Not only are we looking at fraud and self-dealing by the largest banks in the West.

Not only are we looking at interest rate manipulation that deprives hundreds of trillions of dollars worth of interest-sensitive instruments of money they deserved to receive. (See our LIBOR backgrounder for more.)

We now have some evidence that the Bank of England — the UK central bank — had knowledge of the LIBOR Lies, and approved Barklays' artificially lowered submissions as a solution for Barklays.

If so, the Bank of England knew about it all. From ProPublica (my emphasis and paragraphing):
In October 2008, with the financial crisis at full bore, Barclays was again on the higher end of rate submissions. That month, according to filings, a senior Barclays manager spoke with a Bank of England official about Libor rates, and the idea that they might be artificially low.

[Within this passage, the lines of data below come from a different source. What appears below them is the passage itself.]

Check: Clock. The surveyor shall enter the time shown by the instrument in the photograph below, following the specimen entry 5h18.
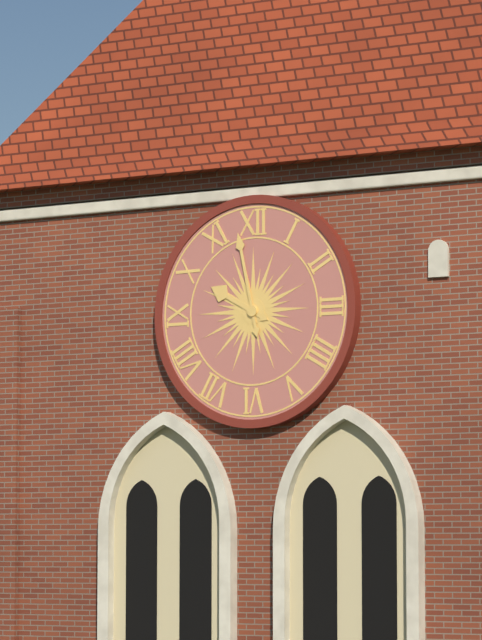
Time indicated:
9h58
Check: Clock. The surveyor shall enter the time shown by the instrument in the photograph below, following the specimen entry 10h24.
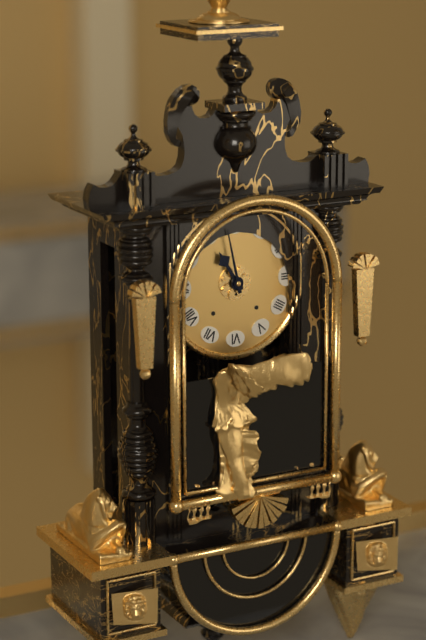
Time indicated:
10h58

Hearing of this conversation, other Barclays managers “formed the understanding” that the Bank of England wanted Barclays to lower its submissions.

This week, Barclays released an email confirming the conversation was between Diamond and Bank of England’s deputy governor Paul Tucker. It was another Barclays manager, Jerry del Missier, who determined what he thought Tucker’s comments meant, Barclays says.
Shorter Barklays: Sir, these other lying banks are killing us, making our rates look too high.

Shorter Bank of England: So? How 'bout you lie too.

This is still iffy; interpretation land. But it's pretty certain that the conversation took place, whatever meaning either side attached to the statements.

Even so — if the UK central bank knew that LIBOR was being manipulated, that itself is enough to make ... who? the UK government? ... complicit.

The parallel case would be if the Fed knew that JPMorgan Chase — a LIBOR bank, by the way — were doing the same thing. Whom do you arrest? Ben Bernanke?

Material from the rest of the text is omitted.